Qual è la tua più grande paura?

Non riuscire a realizzare i miei tanti sogni e obiettivi. Ho paura, prima o poi, di arrivare a un momento in cui, guardandomi indietro, penserò di aver sbagliato tutto.

Hai citato il tuo cane, un amstaff.

Raul, che conosce nel suo piccolo il peso degli stereotipi e dei pregiudizi. Tutte le volte che lo porto in un’area per cani, escono tutti e non riesco a farlo giocare con nessuno. Si fermano all’apparenza, non sapendo che è come un bambino: passa le sue giornate a dormire sul divano a pancia in aria… non farebbe del male a una mosca, non ha mai attaccato nessuno e sembra provenire da un altro pianeta. Di recente, nel pianificare qualche giorno di vacanza in montagna per Natale, non siamo riusciti a trovare nessuna struttura che lo ospitasse, neanche destinate ai cani. Il motivo? La razza di appartenenza…

Dai commenti letti in giro, il personaggio di Greta è piaciuto molto al pubblico.

E non me lo aspettavo. Di base, Greta non è stronza ma di più.
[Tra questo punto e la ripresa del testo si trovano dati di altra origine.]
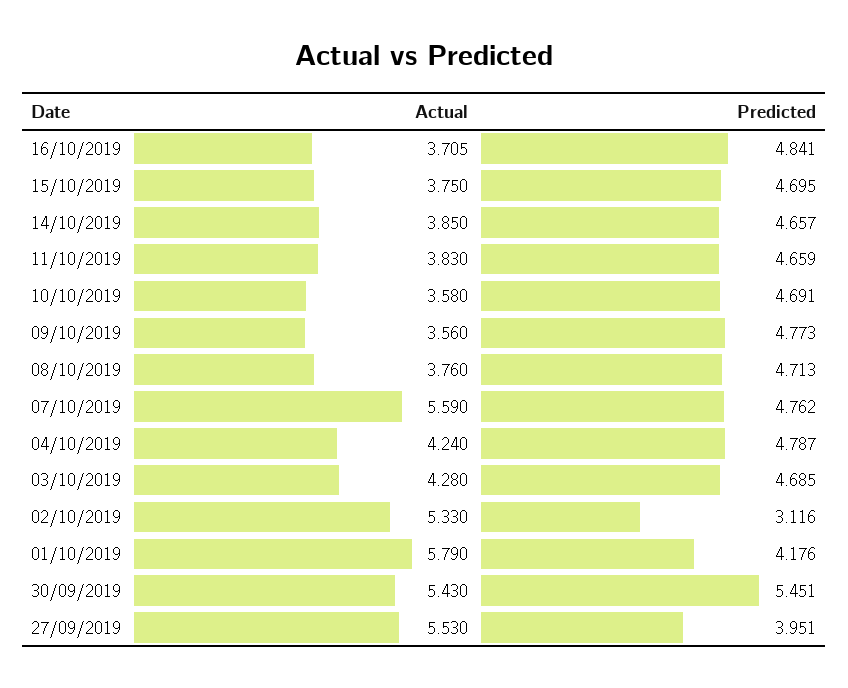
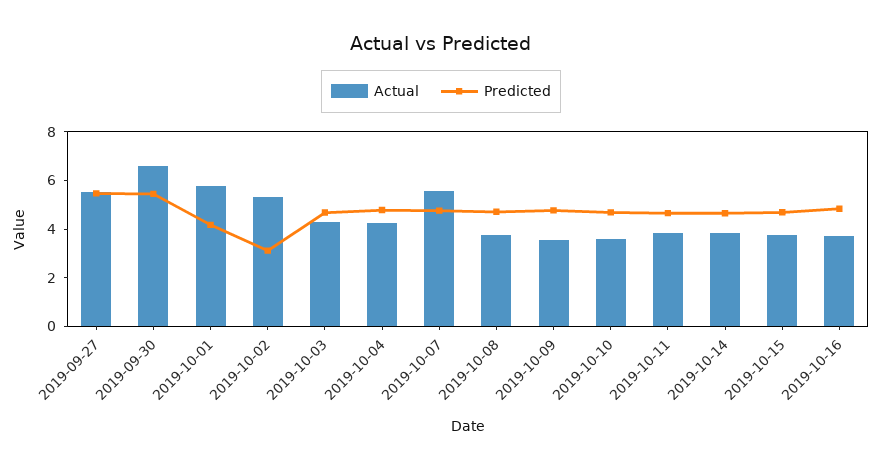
Actual, 30/09/2019: 5.43 -> 6.5
Predicted, 27/09/2019: 3.951 -> 5.5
Non è stato semplice interpretare questo suo carattere perché nella vita di tutti i giorni sono solare e mi reputo simpatica, anche se di primo acchito gli altri pensano tutt’altro, che me la tiri.

Come complimento mi si dice spesso che sono “forte”… Sicuramente ho una struttura forte perché ho vissuto eventi che mi hanno forgiata ma, grazie al personaggio di Greta, ho riflettuto e capito che il mio essere forte è dovuto al fatto di aver sempre mostrato sui social senza alcun imbarazzo o vergogna le mie fragilità o difficoltà personali senza alcun timore di venire giudicata. Greta, invece, fa tutto il contrario: si finge forte ma è fragilissima. E, quindi, dopo sette anni dall’incidente e grazie a lei sono arrivata alla conclusione che la gente mi reputa forte per il semplice fatto di essermi sempre mostrata fragile.